If an Indiana HOA or condo association has its attorney file an Appearance and Answer with the court, the Association’s Answer will acknowledge that its lien rights are subordinate to that of the first mortgage holder, BUT it should also assert that the Association does have a lien interest in the property by virtue of the language in the Declaration of Covenants (or a similarly titled document). (Its position is even stronger if the Association filed a Lien with the County Recorder. Even if the Association had not already recorded a Lien, it could do so at this point.) If the community is a condominium, the Indiana Condominium Act creates an automatic, statutory Lien against the property. These measures “put the Association in line” to receive any potential “excess proceeds” if (1) an eventual Sheriff's Sale is held, (2) an investor or other third party is the successful bidder, and (3) there are excess proceeds.

In central Indiana, about 75% - 85% of monthly Sheriff's Sales last year resulted in a “bidding war” by investors or other third-party purchasers.
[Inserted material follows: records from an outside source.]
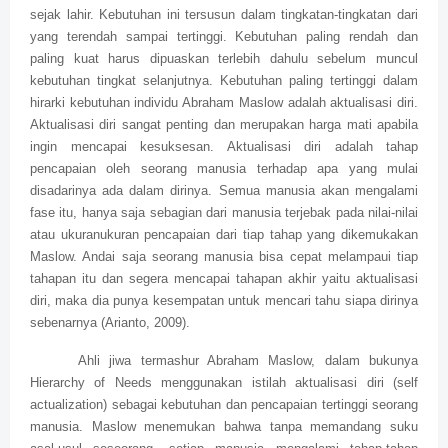
sejak lahir. Kebutuhan ini tersusun dalam tingkatan-tingkatan dari
yang terendah sampai tertinggi. Kebutuhan paling rendah dan
paling kuat harus dipuaskan terlebih dahulu sebelum muncul
kebutuhan tingkat selanjutnya. Kebutuhan paling tertinggi dalam
hirarki kebutuhan individu Abraham Maslow adalah aktualisasi diri.
Aktualisasi diri sangat penting dan merupakan harga mati apabila
ingin mencapai kesuksesan. Aktualisasi diri adalah tahap
pencapaian oleh seorang manusia terhadap apa yang mulai
disadarinya ada dalam dirinya. Semua manusia akan mengalami
fase itu, hanya saja sebagian dari manusia terjebak pada nilai-nilai
atau ukuranukuran pencapaian dari tiap tahap yang dikemukakan
Maslow. Andai saja seorang manusia bisa cepat melampaui tiap
tahapan itu dan segera mencapai tahapan akhir yaitu aktualisasi
diri, maka dia punya kesempatan untuk mencari tahu siapa dirinya
sebenarnya (Arianto, 2009).
Ahli jiwa termashur Abraham Maslow, dalam bukunya
Hierarchy of Needs menggunakan istilah aktualisasi diri (self
actualization) sebagai kebutuhan dan pencapaian tertinggi seorang
manusia. Maslow menemukan bahwa tanpa memandang suku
Such bidders believe that there is equity in the property over the amount of the mortgage company’s judgment, so it is worth their effort to pay the mortgage company in full and take ownership of the home.

Up until the recent trend of Sheriff's Sales resulting in third-party purchasers, the primary benefit of an Association’s Appearance and Answer being filed with the court was that it was easy for the Association’s attorney to track the progress of the mortgage foreclosure. However, formerly, the mortgage company typically ended up taking title because it was the only bidder, meaning that there were no excess proceeds available. Now that increasing numbers of third-party purchasers are buying homes at Sheriff's Sales, the HOA has a much better chance of being paid if there are “excess proceeds”. Thus, in addition to being able to track the progress of a mortgage foreclosure, the HOA may be able to recover some or all of what is owed.

Because the cost of answering a mortgage foreclosure is relatively inexpensive, it is typically money well spent to give the homeowners association or condo association a chance to recover some or all of what may otherwise be an uncollectable debt.  For all these reasons, we recommend Associations have their legal counsel enter an Appearance and file an Answer when notified of a mortgage foreclosure in their community.